This is a combination of InStr and the Like operator. It returns the position of a mask within a string. The parameters are all user friendly variants just like the regular InStr function.
Example:
InStrLike("Test String 123abc45 Stuff","###*##")
returns 13, because 123abc45 matches the mask and it starts at character 13. Hope this is useful to somebody.

Original Author: Brad Amsberry

Inputs

Start=Position to start searching, optional
String1=String to search
String2=Mask to search for
intCompareMethod=vbCompareMethod to use, optional

Assumptions

This currently does not account for searching for the literal mask characters, which are normally enclosed in brackets in the mask. If that doesn't make sense to you then you are probably not doing it anyways so don't worry about it.

****

* [JOBS]:
1. Reproduce the portion of the InStrLike description starting with "Original Author: Brad" and going on through "worry about it.".
2. For each statement, say yes or no according to whether it agrees with the InStrLike description, and quote the deciding words: (a) The function gives the position of a mask within a string. (b) The Start parameter must always be supplied. (c) The function currently handles searches for the literal mask characters.

* [GIVEN INFORMATION]:
****

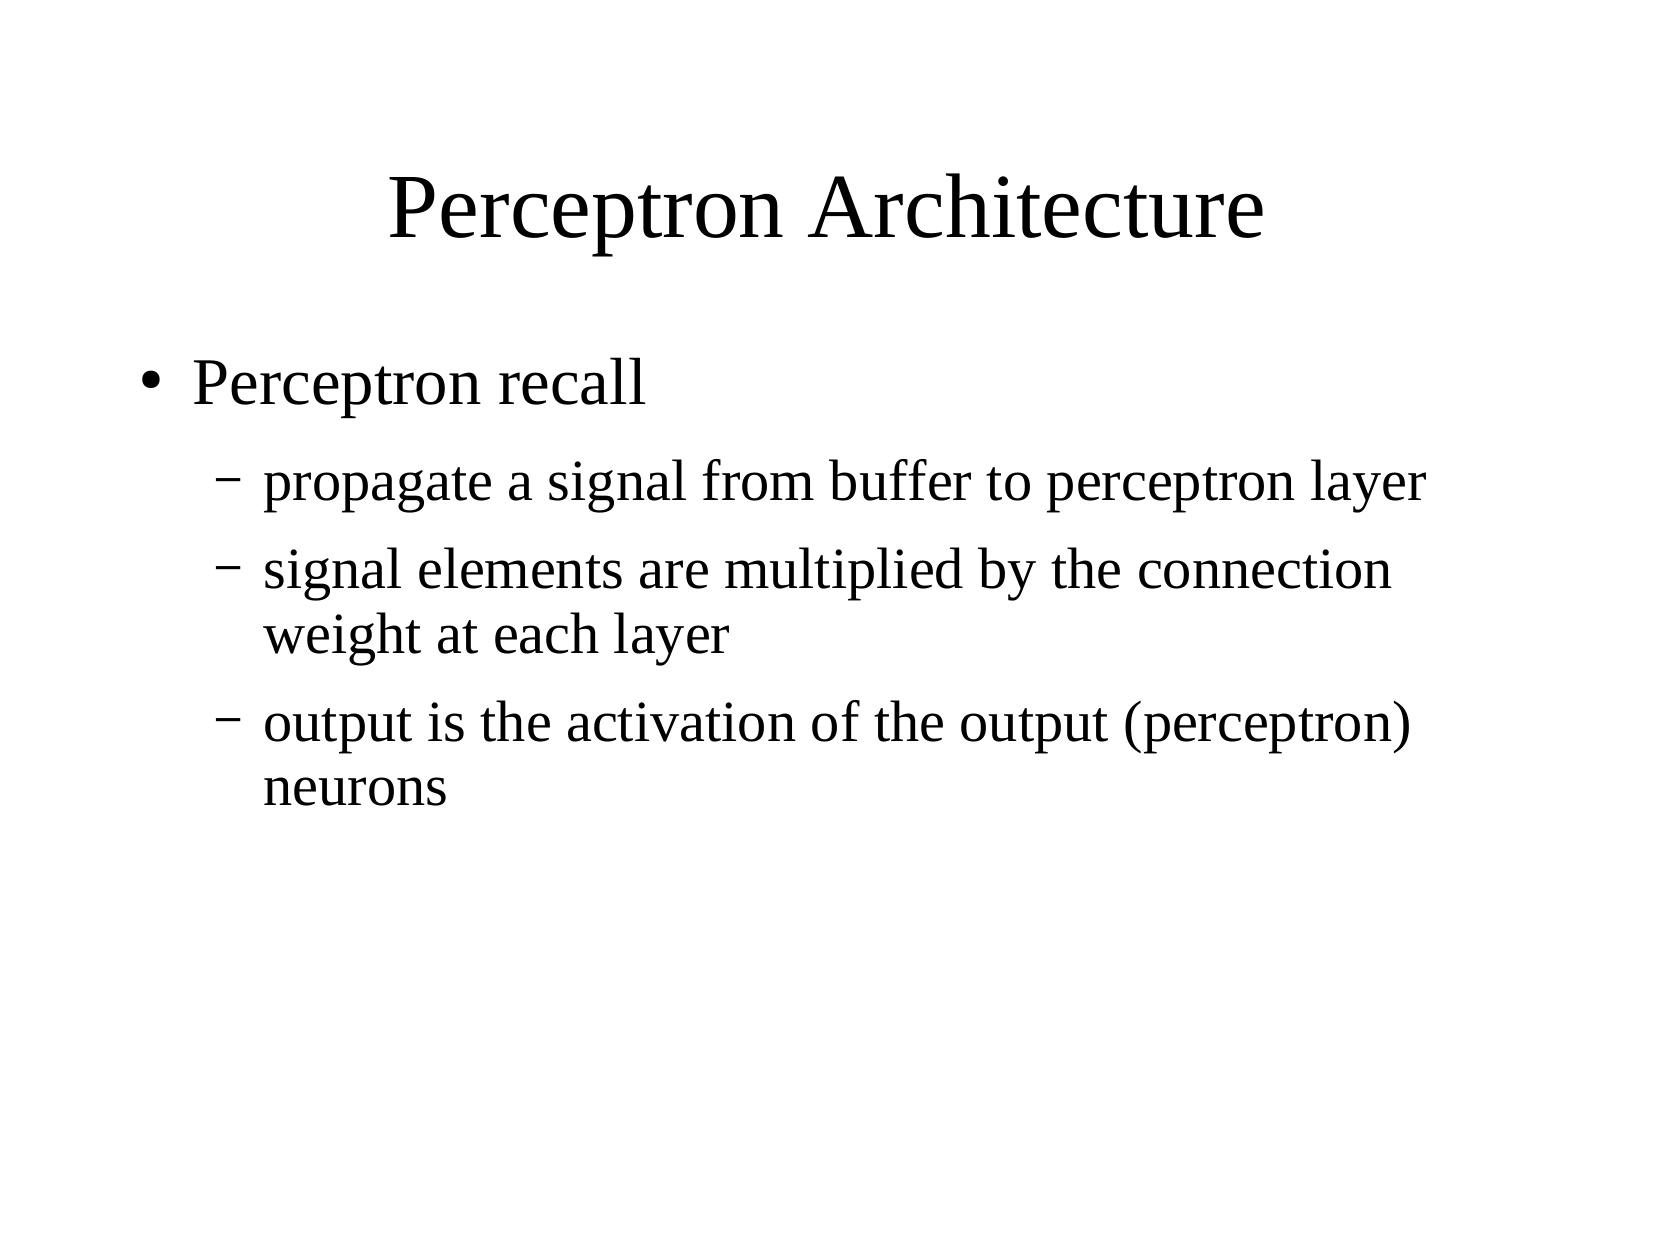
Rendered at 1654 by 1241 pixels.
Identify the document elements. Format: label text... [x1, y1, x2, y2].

title Perceptron Architecture [121, 102, 1534, 311]
list Perceptron recall propagate a signal from buffer to perceptron layer signal elements are multiplied by the connection weight at each layer output is the activation of the output (perceptron) neurons [121, 344, 1534, 1127]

****

* [TASK SOLUTIONS]:
1.
Original Author: Brad Amsberry

Inputs

Start=Position to start searching, optional
String1=String to search
String2=Mask to search for
intCompareMethod=vbCompareMethod to use, optional

Assumptions

This currently does not account for searching for the literal mask characters, which are normally enclosed in brackets in the mask. If that doesn't make sense to you then you are probably not doing it anyways so don't worry about it.

2.
(a) Yes: "It returns the position of a mask within a string."
(b) No: "Start=Position to start searching, optional"
(c) No: "This currently does not account for searching for the literal mask characters"